Roger thought it was rather funny as, in his anger, Brian’s hair had become quite entangled with his telescope, and he was hunched over with his head somewhere in the vicinity of Freddie’s crotch.  However, there was a real sadness in the hopelessly-stuck guitarist’s voice as he moaned “aaaaaaaaaaw, Freddie…we thought that we had truly mapped the universe of operatic rock with our mystifyingly successful run of albums stretching back over a decade now.  But with this here “Barcelona”, you’ve shown us that this was but a mere Magellan cloud.  There is no way we can follow this.  Why don’t you fuck off and die, eh?”.  John went off to fetch some scissors to free the by now hopelessly-enmeshed Brian, and on the way decided he would quite like a cup of tea.
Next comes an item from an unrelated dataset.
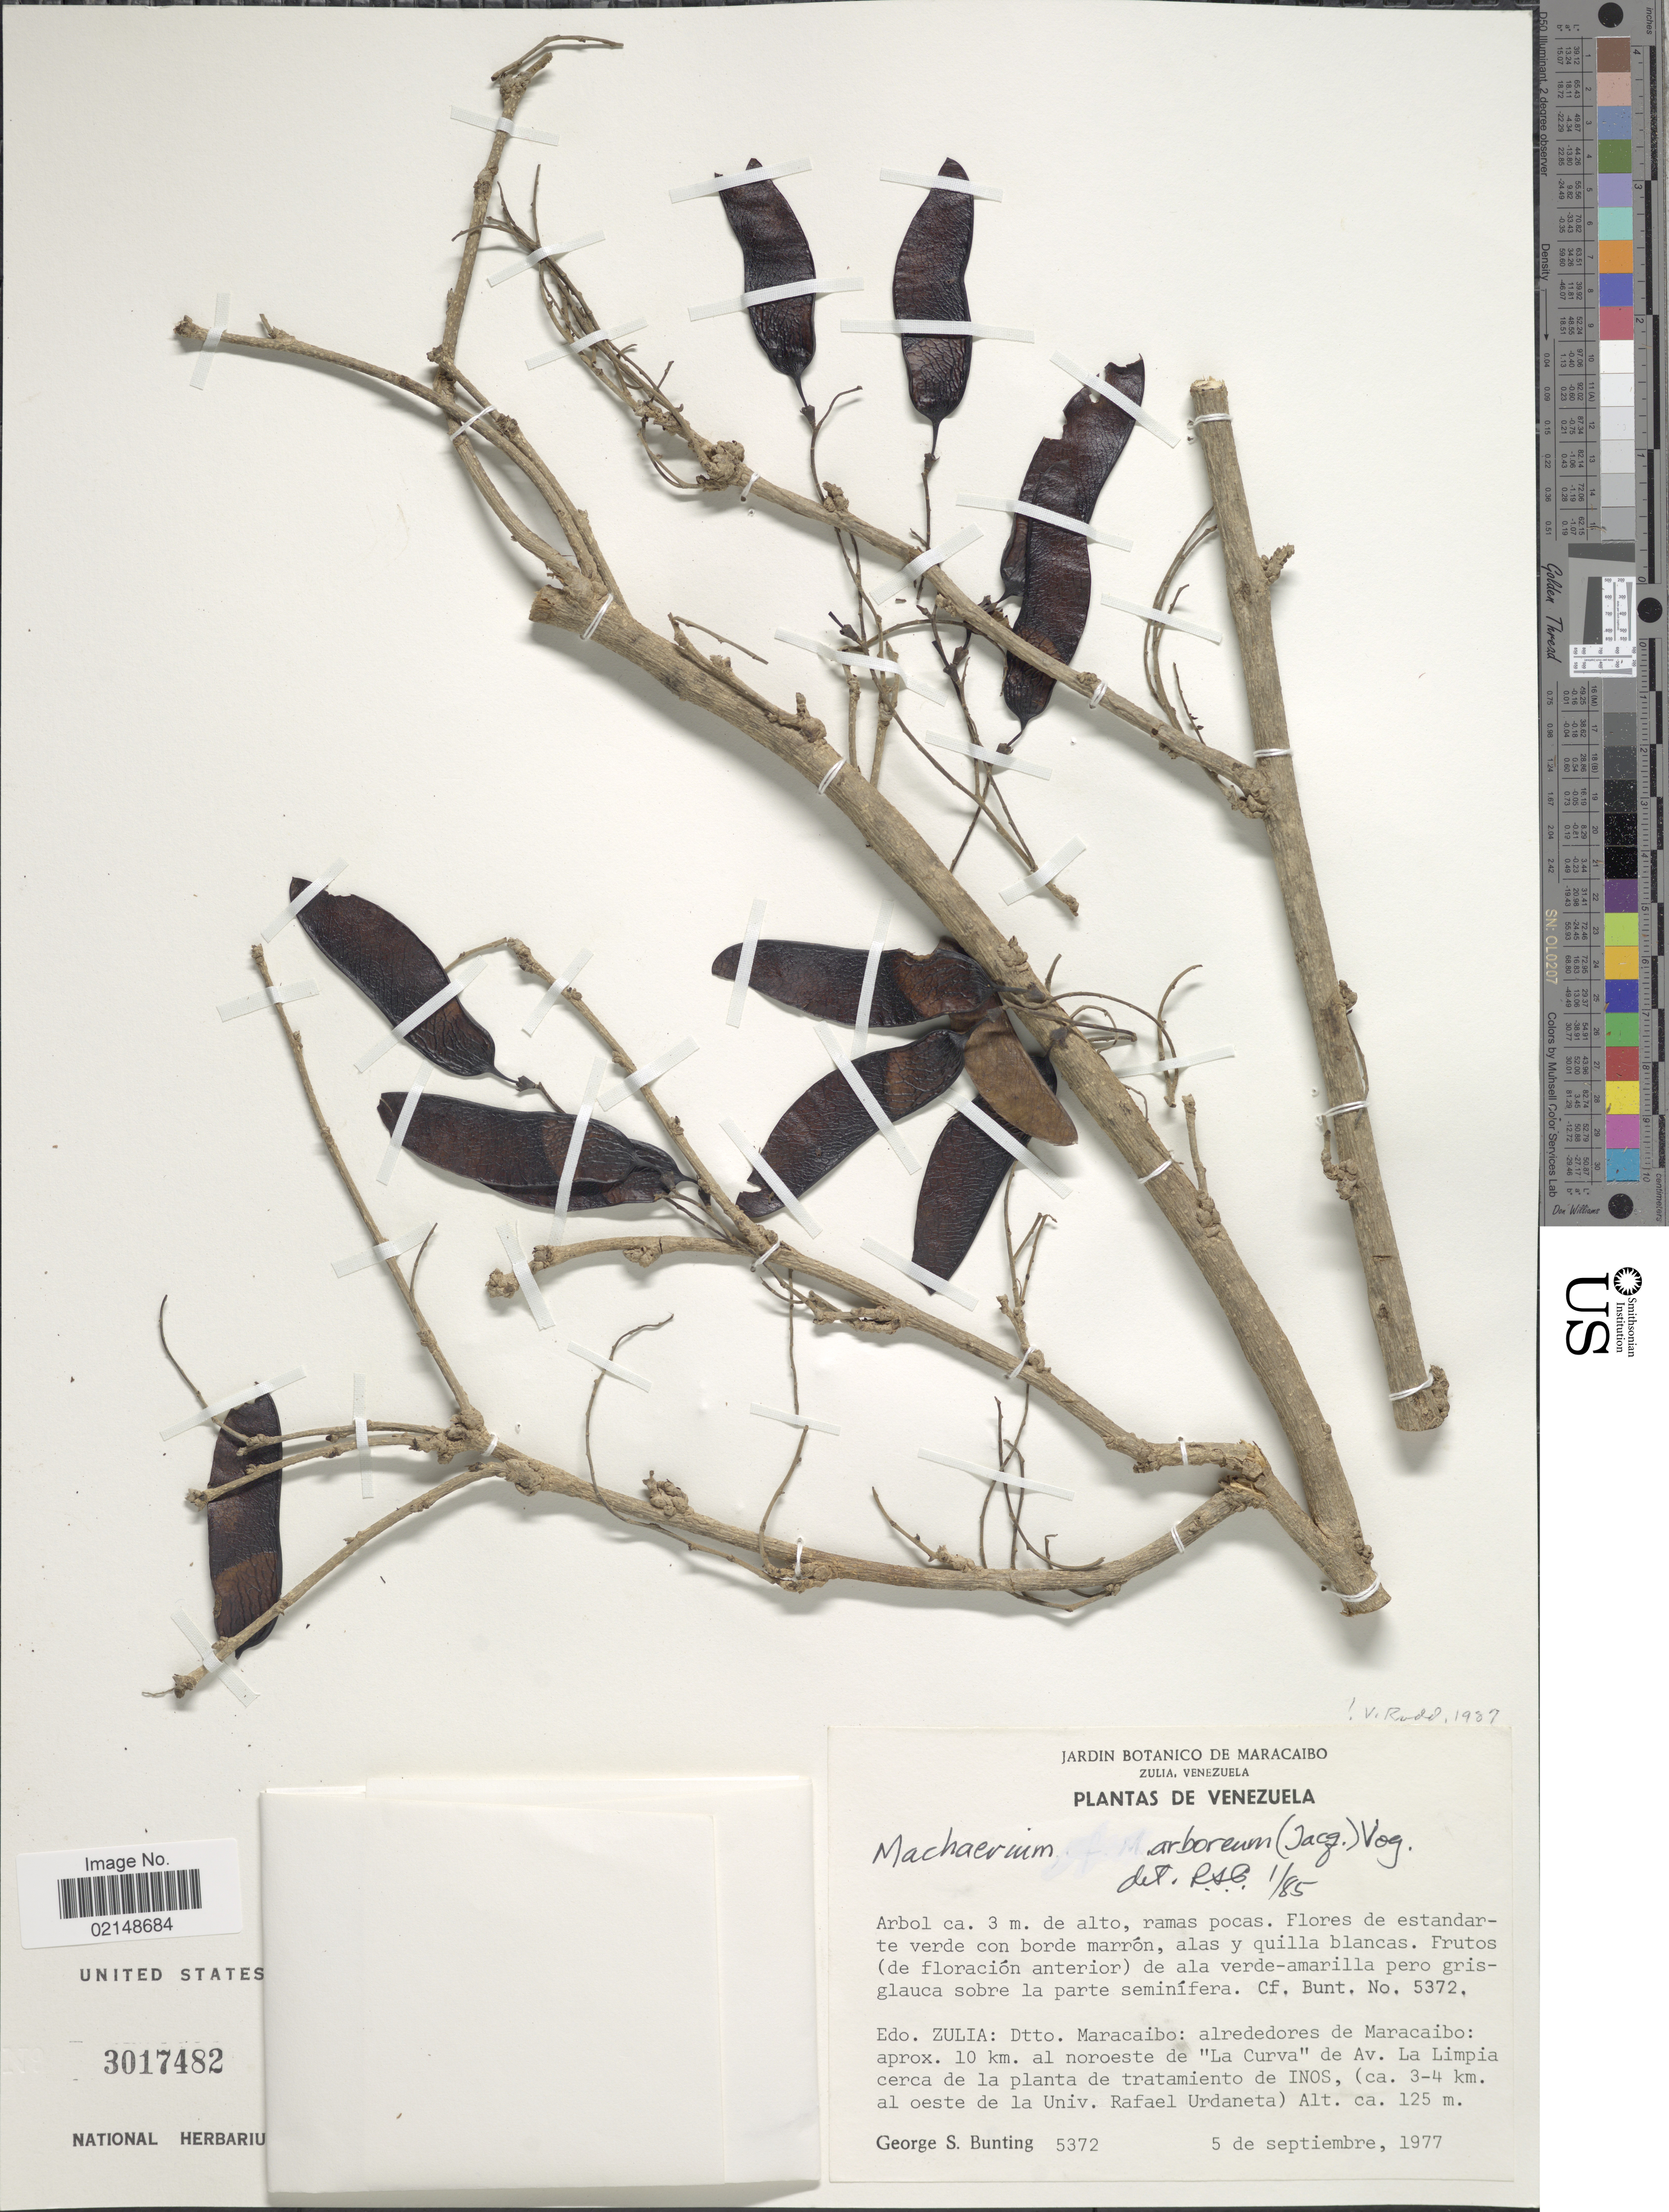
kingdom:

I’m pretty sure a similar scenario unfolded recently round at Animal Collective Towers.  There they were, still being attended to by the imaginary midgets carrying big bowls of drugs that their remarkable album Feels should rightly have afforded them, when their member Panda Bear snucked out and knocked out one of 2007’s most critically acclaimed albums of Beach Boys-inspired experimental pop music, Person Pitch.  Talk about pressure.  Surely they must have felt the pressure of following those two masterpieces?  Not a bit of it; in fact Strawberry Jam builds on them.  It retiles the walls of Feels with some of the sonic textures of Person Pitch, replacing any last remnants of their earlier folkish existence with insistent, choppy, reverb-heavy rhythms. 

The album sets off with a run of pop bangers so succulent you want to stick them on a stick, cook them over some burning sticks, and stick ‘em down your throat til you’re sick. From the whip-cracking glam stomp of single “Peacebone”, through “Unsolved Mysteries’” throbbing Ripper-nightmares, the dissolving word-tumble and guitar-tremble that is “Chores”, and up to the album’s twin highlights, the vertiginous pile of hooks, harmony and holler that is “For Reverend Green”, and the jittery hypermelodic sparks of next single (released on November 5th, gunpowder plotwatchers) “Fireworks”, it doesn’t put a single foot wrong.  With no disrespect to the slow comedown of the four that follow, I don’t think I’ve heard a finer sequence of tracks on any album this year. 

Once you’ve disentangled yourself, go get yourself some.  And yes, I wouldn’t mind a cup of tea.  If you’re making one.